Sachlage völlig unklar
US-reporterlegende Seymour Hersh hat einen Bericht veröffentlicht, in dem er behauptet, die USA hätten gemeinsam mit Norwegen die Nordstream-pipeline in die Luft gejagt. Sein Text gibt jedoch Anlass zur Skepsis. Die Geschichte fußt auf einer einzigen anonymen Quelle. Das verstößt nicht nur gegen journalistische Qualitätsstandards. Es mindert auch die Glaubwürdigkeit des Berichts: Offensichtlich hat Hersh nicht eine einzige weitere Person gefunden, die seine Behauptung bestätigen konnte.

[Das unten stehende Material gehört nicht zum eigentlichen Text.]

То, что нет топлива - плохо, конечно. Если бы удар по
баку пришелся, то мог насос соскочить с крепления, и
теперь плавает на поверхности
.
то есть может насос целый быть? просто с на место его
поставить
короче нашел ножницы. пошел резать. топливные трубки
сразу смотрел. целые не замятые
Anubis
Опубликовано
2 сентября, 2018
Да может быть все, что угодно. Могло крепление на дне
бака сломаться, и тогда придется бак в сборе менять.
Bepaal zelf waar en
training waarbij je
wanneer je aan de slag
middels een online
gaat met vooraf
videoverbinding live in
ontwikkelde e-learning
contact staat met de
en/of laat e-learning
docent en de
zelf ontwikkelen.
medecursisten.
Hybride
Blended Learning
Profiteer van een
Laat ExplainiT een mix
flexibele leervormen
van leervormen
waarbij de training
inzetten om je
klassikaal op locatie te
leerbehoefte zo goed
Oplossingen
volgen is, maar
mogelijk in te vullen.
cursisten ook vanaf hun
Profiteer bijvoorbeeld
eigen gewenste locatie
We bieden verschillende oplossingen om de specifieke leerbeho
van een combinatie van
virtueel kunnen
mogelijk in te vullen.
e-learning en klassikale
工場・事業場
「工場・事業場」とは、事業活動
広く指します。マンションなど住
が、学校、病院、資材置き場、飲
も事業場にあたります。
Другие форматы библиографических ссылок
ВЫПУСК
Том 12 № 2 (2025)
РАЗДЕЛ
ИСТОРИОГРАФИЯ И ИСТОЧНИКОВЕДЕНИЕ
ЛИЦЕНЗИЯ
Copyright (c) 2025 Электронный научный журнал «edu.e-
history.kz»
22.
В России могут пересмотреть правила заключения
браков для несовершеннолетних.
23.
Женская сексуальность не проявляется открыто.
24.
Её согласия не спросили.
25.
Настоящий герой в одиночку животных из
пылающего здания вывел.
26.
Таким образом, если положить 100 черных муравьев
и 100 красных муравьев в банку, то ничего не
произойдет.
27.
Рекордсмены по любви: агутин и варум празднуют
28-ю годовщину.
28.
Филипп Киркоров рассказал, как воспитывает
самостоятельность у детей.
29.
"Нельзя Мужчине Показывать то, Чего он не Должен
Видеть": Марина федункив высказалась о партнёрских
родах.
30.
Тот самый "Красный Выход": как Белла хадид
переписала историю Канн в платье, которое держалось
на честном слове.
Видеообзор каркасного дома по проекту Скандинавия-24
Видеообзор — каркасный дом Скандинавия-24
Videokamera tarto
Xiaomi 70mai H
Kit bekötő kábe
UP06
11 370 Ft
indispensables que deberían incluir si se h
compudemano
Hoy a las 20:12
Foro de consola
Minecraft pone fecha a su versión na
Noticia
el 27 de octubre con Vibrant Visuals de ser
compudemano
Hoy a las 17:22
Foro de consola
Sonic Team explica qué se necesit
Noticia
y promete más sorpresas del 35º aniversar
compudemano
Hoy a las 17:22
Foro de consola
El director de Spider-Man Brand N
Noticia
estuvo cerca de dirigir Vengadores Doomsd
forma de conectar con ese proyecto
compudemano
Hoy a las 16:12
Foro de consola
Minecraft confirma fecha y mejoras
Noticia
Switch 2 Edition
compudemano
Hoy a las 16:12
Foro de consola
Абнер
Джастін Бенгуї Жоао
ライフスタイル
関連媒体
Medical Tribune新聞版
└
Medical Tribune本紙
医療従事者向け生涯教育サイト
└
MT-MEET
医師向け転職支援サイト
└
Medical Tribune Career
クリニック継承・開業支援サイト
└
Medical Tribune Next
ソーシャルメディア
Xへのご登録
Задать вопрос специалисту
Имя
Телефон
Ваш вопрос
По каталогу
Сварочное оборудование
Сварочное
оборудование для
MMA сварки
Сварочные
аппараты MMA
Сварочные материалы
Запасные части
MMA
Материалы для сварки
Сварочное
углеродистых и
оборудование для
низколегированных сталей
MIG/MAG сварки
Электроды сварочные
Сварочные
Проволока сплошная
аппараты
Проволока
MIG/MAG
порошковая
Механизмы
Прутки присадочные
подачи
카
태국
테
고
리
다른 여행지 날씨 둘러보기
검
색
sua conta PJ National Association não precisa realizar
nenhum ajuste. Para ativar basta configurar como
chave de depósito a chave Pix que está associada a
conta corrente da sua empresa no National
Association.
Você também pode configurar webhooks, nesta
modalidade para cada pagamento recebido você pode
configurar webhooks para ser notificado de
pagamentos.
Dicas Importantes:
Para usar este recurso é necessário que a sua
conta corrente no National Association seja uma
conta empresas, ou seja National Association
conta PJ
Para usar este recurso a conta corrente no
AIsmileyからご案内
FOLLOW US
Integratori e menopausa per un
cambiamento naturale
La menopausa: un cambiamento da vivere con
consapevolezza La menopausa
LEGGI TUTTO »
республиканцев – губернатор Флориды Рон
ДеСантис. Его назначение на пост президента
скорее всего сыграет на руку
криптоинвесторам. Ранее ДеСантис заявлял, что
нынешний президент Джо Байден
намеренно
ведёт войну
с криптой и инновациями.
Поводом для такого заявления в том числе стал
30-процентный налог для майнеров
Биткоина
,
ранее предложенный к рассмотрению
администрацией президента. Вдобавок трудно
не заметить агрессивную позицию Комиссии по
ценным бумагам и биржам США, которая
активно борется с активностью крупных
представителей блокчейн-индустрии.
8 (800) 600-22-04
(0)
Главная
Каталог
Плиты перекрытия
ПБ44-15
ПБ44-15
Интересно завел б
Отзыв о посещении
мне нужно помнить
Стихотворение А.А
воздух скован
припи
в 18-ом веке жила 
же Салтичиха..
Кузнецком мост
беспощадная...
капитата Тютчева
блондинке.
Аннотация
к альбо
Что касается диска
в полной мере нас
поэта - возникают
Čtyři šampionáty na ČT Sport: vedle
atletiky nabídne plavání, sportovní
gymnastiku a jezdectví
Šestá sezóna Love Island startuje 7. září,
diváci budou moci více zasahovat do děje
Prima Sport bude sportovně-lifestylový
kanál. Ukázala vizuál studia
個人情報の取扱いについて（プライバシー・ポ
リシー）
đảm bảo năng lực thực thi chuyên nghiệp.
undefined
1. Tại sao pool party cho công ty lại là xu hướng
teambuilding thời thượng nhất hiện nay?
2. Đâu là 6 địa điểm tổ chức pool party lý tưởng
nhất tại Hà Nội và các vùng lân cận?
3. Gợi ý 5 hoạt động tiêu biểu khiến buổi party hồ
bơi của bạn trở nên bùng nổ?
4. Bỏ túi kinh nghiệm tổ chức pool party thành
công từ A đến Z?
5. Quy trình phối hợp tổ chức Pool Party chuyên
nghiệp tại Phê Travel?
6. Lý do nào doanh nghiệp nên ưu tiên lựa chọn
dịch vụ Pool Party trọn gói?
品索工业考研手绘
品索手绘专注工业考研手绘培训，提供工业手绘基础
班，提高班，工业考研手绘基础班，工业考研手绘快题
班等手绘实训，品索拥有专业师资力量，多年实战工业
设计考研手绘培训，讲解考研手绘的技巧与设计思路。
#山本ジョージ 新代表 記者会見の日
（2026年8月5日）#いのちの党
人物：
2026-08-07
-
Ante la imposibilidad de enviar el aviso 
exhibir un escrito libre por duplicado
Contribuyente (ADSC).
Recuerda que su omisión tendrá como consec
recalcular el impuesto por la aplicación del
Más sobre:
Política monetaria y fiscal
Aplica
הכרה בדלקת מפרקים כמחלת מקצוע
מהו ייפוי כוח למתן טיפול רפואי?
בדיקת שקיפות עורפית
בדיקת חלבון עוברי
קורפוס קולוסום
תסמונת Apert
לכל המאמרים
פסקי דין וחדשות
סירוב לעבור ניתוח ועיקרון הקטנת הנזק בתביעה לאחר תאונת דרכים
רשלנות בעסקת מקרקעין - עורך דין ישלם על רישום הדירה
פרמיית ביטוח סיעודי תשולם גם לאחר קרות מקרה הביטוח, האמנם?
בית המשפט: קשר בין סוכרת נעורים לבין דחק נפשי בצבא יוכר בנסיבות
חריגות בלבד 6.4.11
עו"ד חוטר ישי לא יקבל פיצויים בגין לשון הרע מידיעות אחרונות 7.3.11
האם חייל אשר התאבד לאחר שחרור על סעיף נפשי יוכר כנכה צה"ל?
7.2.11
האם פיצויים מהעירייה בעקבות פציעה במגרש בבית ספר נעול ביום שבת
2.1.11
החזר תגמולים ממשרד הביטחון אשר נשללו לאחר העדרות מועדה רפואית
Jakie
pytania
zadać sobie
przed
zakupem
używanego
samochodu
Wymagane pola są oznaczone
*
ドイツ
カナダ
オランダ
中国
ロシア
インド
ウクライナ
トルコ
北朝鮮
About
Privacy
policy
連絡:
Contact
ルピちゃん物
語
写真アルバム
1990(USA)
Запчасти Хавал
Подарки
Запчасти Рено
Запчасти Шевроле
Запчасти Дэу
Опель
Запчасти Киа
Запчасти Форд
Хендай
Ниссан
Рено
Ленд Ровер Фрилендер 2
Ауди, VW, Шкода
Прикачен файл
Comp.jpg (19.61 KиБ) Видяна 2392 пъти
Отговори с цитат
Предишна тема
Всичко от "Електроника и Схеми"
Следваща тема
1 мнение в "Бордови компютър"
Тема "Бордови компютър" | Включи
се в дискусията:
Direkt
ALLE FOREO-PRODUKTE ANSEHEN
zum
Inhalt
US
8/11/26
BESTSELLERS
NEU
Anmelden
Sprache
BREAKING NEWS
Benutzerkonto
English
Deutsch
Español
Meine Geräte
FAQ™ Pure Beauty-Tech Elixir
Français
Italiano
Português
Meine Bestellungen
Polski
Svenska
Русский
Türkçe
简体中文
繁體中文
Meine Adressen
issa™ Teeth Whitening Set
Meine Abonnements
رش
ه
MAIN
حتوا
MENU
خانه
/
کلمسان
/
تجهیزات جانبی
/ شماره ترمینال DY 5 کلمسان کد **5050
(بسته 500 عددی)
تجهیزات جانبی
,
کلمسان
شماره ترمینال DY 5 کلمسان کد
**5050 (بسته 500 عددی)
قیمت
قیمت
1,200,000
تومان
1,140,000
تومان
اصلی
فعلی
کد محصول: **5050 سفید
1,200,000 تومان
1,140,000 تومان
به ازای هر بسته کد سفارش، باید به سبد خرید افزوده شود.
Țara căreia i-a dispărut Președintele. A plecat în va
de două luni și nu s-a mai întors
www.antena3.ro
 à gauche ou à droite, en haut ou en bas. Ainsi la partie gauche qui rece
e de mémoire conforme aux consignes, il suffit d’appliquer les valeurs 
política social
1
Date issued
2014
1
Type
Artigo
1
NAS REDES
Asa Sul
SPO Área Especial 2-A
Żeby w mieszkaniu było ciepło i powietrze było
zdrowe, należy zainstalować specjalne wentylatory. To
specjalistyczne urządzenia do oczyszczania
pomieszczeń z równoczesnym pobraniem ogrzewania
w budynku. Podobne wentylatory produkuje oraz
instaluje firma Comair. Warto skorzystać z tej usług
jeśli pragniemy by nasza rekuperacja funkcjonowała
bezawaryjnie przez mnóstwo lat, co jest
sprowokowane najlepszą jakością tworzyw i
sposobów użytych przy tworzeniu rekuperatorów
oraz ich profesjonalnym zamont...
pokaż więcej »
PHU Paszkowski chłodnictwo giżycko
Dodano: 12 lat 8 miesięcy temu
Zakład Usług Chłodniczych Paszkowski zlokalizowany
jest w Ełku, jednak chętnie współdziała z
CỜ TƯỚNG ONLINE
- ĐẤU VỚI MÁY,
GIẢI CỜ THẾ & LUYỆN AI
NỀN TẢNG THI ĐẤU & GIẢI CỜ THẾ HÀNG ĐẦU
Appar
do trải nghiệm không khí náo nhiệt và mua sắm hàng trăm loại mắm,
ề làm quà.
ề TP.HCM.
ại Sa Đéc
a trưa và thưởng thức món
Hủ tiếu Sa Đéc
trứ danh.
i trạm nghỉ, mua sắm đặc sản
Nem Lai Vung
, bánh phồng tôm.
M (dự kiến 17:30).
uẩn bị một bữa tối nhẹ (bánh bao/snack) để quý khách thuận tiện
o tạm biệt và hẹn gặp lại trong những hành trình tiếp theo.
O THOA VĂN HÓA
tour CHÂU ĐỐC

Auch viele Experten halten die Story für dünn: Militärisch sei die Aktion wie im Bericht geschildert kaum oder nur äußerst schwer durchführbar. Zudem gibt die Motivlage Rätsel auf: Die deutsch-russischen Gasbeziehungen waren damals bereits im Grunde aufgekündigt, Nord Stream 2 auf Eis gelegt. Wieso sollten die USA für eine
Investitionsruine auf dem Ostseeboden einen Konflikt riskieren, der mit den Erdgasröhren das ganze westliche Bündnis sprengen könnte?
Zur Wahrheit gehört allerdings auch, dass es ebenso schwierig ist, ein russisches Motiv zu konstruieren. Wieso sollten die Russen sich eines Druckmittels entledigen, das Deutschland immerzu verführt, die Energiebeziehungen wiederaufzunehmen?
Fakt ist, dass die Sachlage nach wie vor völlig unklar ist. Wer es am Ende gewesen ist, werden wir vielleicht erst in Jahrzehnten erfahren – oder nie. Vor allem jenen, die Russland gerne alle Verbrechen mit der Behauptung durchgehen lassen, die USA seien angeblich auch nicht besser, dürfte das ziemlich egal sein. Denn unabhängig davon, wie unglaubwürdig eine Geschichte ist – ist sie einmal in der Welt, spielen Fakten keine Rolle mehr.